**PROBLEM DETAILS**
Say how many of the lines below include the word "زندگی", and write nothing else.

Data entries
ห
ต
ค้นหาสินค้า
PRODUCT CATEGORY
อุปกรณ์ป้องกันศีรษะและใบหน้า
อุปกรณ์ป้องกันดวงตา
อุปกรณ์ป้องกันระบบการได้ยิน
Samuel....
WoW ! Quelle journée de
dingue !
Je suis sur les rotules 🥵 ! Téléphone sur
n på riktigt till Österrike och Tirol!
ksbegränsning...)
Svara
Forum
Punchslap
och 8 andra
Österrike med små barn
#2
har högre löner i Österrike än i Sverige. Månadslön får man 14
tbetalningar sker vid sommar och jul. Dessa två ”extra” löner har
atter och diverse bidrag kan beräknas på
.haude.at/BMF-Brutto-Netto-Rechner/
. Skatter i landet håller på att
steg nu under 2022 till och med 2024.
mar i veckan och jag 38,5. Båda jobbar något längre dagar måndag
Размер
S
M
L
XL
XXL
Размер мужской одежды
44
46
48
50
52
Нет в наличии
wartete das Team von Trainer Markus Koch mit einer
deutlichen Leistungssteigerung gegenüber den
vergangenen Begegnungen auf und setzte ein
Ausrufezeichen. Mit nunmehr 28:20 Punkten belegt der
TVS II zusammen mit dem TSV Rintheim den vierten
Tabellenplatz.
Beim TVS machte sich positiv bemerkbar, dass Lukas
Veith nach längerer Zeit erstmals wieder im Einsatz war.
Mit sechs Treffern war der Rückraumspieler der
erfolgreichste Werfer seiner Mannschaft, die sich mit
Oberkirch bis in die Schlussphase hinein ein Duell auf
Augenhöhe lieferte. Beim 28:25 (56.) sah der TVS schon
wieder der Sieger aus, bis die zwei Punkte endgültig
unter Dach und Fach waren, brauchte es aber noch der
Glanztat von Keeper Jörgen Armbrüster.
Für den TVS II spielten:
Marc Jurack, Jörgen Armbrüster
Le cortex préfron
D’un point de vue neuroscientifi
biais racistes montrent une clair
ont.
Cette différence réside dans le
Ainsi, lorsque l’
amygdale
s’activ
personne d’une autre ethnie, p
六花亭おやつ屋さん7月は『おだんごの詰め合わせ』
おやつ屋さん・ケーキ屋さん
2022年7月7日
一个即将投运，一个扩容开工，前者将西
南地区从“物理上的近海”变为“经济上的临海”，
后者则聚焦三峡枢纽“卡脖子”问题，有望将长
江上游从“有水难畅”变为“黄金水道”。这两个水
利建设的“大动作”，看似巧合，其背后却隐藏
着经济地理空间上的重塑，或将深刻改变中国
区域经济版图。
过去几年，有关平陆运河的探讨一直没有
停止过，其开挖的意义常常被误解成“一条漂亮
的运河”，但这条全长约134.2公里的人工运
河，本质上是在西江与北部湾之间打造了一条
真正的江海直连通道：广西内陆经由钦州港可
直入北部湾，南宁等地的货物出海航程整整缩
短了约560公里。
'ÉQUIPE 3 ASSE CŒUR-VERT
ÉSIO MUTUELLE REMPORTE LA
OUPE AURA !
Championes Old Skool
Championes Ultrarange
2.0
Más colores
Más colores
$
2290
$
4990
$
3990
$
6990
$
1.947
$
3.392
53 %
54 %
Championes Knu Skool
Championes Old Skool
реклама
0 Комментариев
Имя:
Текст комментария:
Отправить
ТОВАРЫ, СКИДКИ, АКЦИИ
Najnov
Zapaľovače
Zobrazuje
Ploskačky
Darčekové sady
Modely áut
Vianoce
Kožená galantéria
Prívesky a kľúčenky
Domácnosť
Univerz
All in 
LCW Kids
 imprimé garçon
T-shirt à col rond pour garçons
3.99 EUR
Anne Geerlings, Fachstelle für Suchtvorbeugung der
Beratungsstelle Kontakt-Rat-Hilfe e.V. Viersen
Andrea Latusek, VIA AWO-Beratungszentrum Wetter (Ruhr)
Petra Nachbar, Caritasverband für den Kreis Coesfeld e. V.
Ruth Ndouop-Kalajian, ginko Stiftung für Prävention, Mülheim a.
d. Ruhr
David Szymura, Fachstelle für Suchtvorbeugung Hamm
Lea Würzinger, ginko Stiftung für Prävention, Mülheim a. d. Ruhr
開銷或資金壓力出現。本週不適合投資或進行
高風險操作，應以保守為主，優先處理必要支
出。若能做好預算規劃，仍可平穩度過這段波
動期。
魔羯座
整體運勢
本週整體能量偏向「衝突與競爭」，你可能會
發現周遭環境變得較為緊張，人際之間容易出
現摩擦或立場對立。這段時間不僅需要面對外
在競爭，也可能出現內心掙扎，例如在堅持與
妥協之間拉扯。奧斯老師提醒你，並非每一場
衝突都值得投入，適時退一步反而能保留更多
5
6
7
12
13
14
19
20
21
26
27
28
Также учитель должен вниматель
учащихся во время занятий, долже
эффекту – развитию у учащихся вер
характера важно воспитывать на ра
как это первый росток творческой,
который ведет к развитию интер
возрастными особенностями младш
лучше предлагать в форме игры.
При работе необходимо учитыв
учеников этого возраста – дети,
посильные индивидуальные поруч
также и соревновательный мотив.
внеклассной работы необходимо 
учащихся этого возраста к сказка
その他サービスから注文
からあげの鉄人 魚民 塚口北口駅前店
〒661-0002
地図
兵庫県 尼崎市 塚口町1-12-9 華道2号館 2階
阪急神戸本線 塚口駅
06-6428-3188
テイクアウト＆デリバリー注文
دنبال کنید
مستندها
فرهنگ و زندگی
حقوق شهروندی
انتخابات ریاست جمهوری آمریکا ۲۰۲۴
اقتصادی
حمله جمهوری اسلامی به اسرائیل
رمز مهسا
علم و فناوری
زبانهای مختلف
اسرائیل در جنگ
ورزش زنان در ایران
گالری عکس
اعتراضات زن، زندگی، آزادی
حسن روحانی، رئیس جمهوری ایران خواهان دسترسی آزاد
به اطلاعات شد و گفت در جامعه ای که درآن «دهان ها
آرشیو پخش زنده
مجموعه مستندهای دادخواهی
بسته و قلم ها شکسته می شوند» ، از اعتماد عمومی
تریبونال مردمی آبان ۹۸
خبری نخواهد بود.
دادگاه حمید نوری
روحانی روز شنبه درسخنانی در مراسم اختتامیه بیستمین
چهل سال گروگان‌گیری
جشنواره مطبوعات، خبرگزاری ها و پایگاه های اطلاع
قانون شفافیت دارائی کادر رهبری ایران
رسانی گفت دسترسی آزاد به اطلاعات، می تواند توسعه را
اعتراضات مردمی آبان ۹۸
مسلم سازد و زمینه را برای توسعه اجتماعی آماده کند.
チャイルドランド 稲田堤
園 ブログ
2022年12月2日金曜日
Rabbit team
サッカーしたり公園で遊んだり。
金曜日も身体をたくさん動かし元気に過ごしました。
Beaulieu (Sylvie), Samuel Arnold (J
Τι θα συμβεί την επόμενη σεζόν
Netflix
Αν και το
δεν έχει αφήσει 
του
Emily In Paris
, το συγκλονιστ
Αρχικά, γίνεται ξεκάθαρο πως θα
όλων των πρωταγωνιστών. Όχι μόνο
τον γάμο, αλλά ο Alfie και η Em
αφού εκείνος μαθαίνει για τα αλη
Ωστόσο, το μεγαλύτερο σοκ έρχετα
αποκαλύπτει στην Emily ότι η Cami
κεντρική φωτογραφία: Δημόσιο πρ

**REPLY TO THE TASK**
2